> **Action item a**
Set down the listing's lines word for word, starting at its first line and ending at the line that contains "current delivery estimates".

> **Excerpted passage**
□ □ □ □ □

Markell pointed out that this wind resource is aligned with the concentration of population and industry along the East Coast, a point that wind power advocates have noted repeatedly. He noted that an offshore transmission backbone may help deliver offshore wind power to the grid.
Aaron Nathans of the News Journal reported on this idea yesterday.
Markell referred to the policy he set for including externalities such as health and environmental costs in energy planning. He also mentioned joint action among East Coast governors to push for rapid review and approval for offshore wind projects and incorporating them into the grid:

Last month, I was proud to coordinate with my colleagues Governors O’Malley, Kaine, and Corzine to submit comments to FERC [Federal Energy Regulatory Commission], the first that FERC has received to specifically request directing PJM to begin planning for the renewable energy transmission infrastructure necessary for offshore wind.
Markell covers a lot of ground in the speech; to get the big picture, read it for yourself.

Friday, December 04, 2009

Obama's Analytical Governing Style

New York Times columnist David Brooks presents an interesting contrast between the passionate Obama campaign and the analytical Obama administration:
Many Democrats are nostalgic for Barack Obama’s 2008 presidential campaign — for the passion, the clarity, the bliss-to-be-alive fervor.
I remember that fervor, but even in the midst of the enormous crowds, one could always see the cool underneath the passion. Brooks points to the lengthy review that led to the decision to deploy 30,000 more troops as an example of his cool governing style.
Obama, on the other hand, cloaked himself in what you might call Niebuhrian modesty. His decision to expand the war is the most morally consequential one of his presidency so far, yet as the moral stakes rose, Obama’s emotional temperature cooled to just above freezing.
I would guess he meant Reinhold, not Richard, Niebuhr. Reinhold Niebuhr was distinctly not a christian triumphalist, but thoughtful and measured in his musings about the role of Christianity in a secular society. Niebuhr is also known as the author of the famed Serenity Prayer, which a prominent skeptic now acknowledges. But I digress.

□ □ □ □ □

> **Material for this exercise**
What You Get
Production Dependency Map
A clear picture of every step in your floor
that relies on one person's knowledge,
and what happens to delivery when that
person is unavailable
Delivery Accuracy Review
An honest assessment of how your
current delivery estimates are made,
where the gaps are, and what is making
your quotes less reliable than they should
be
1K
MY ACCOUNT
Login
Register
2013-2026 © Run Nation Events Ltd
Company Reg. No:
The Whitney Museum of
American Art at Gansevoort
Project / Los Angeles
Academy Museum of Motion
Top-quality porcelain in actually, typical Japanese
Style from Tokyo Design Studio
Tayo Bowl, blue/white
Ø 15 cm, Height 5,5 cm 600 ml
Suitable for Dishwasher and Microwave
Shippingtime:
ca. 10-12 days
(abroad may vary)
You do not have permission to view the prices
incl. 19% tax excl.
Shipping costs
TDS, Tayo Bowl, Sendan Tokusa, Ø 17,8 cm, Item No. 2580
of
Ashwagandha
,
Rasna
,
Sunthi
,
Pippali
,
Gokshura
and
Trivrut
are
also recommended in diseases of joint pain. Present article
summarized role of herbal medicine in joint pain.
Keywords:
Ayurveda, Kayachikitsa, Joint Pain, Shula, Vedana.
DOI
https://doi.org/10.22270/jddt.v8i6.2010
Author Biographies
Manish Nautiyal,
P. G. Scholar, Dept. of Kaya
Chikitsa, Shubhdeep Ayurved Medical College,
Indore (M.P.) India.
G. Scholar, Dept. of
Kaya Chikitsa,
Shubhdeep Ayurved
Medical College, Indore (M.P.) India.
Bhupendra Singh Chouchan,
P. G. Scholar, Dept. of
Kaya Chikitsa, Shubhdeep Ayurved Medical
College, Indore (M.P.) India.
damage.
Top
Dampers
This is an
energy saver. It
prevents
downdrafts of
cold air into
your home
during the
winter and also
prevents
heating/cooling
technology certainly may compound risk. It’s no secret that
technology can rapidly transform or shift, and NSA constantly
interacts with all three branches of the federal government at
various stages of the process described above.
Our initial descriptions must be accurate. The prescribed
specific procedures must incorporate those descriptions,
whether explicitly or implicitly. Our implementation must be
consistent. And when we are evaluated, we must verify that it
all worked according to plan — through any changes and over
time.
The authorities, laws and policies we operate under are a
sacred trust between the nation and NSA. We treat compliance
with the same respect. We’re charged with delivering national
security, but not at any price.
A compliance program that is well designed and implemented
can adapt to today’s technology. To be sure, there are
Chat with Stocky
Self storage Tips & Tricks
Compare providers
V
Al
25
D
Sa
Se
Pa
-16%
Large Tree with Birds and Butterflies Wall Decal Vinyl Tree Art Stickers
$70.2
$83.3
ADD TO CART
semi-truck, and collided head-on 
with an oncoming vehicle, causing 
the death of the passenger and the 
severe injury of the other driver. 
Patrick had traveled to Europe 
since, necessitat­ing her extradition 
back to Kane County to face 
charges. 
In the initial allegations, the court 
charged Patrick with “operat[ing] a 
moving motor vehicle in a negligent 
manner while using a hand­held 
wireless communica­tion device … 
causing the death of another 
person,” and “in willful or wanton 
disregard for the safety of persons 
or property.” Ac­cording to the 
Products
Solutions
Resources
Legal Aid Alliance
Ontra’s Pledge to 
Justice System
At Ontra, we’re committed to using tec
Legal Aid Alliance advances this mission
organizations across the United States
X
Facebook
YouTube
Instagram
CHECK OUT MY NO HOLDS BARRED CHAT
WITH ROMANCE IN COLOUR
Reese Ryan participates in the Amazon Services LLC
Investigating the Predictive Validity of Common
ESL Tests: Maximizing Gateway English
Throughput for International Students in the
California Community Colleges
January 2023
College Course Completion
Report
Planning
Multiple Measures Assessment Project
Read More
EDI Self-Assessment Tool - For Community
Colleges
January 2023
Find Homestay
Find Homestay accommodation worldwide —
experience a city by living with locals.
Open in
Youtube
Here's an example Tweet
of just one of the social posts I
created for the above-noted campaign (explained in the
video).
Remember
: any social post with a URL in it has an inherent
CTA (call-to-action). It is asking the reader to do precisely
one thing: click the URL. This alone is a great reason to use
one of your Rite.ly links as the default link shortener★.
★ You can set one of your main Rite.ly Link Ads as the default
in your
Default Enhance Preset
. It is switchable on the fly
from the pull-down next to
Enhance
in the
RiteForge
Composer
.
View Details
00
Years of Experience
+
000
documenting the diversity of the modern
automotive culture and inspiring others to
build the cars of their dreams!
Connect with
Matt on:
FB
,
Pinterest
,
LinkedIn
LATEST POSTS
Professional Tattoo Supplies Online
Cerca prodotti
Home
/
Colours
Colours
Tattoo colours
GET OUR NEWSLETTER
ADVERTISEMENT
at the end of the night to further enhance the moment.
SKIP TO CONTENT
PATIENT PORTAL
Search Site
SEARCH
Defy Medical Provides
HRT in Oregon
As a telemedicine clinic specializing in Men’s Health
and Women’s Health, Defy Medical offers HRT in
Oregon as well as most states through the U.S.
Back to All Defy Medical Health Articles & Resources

□ □ □ □ □

> **Action item b**
Can you take the blog excerpt on offshore wind and Obama's governing style further, picking up right after its final sentence?

> **Task result a**
What You Get
Production Dependency Map
A clear picture of every step in your floor
that relies on one person's knowledge,
and what happens to delivery when that
person is unavailable
Delivery Accuracy Review
An honest assessment of how your
current delivery estimates are made,

> **Task result b**
Brooks believes Obama's governing style is more suited to mid-course corrections than his predecessor could seem to navigate:
The advantage of the Obama governing style is that his argument-based organization is a learning organization. Amid the torrent of memos and evidence and dispute, the Obama administration is able to adjust and respond more quickly than, say, the Bush administration ever did.
Obama's speech on Afghanistan was not one of his most memorable, and contained no ringing calls to arms. As Mario Cuomo said, "You campaign in poetry; you govern in prose."

Wednesday, December 02, 2009

CBO Reports the Stimulus Is Working

The Congressional Budget Office yesterday released a report finding that the American Recovery and Reinvestment Act of 2009 (ARRA) has had a significant impact on the economy:
CBO estimates that in the third quarter of calendar year 2009, an additional 600,000 to 1.6 million people were employed in the United States, and real (inflation-adjusted) gross domestic product (GDP) was 1.2 percent to 3.2 percent higher, than would have been the case in the absence of ARRA (see Table1). Those ranges are intended to reflect the uncertainty of such estimates and to encompass most economists’ views on the effects of fiscal stimulus.
As I noted last week, the New York Times reported that economists have reached similar conclusions:
The Times quoted Mark Zandi of Moody's Economy.com as saying that without the stimulus, "G.D.P. would still be negative and unemployment would be firmly over 11 percent."

Tuesday, December 01, 2009

Reorganizing DNREC

Last year Bill Lee and Charlie Copeland proposed that DNREC be split into two pieces, drawing a line between Natural Resources and Environmental Control. It seemed an odd time to propose creating a new cabinet department, but one can give Lee and Copeland credit for putting forward a substantive proposal.
Now Copeland, having given
a News Journal article about DNREC's reorganization a cursory read, has decided that the department's reorganization is vindication of last year's campaign proposal. Copeland writes:
DNREC Secretary, Colin O’Mara, has agreed that DNREC needs to be divided.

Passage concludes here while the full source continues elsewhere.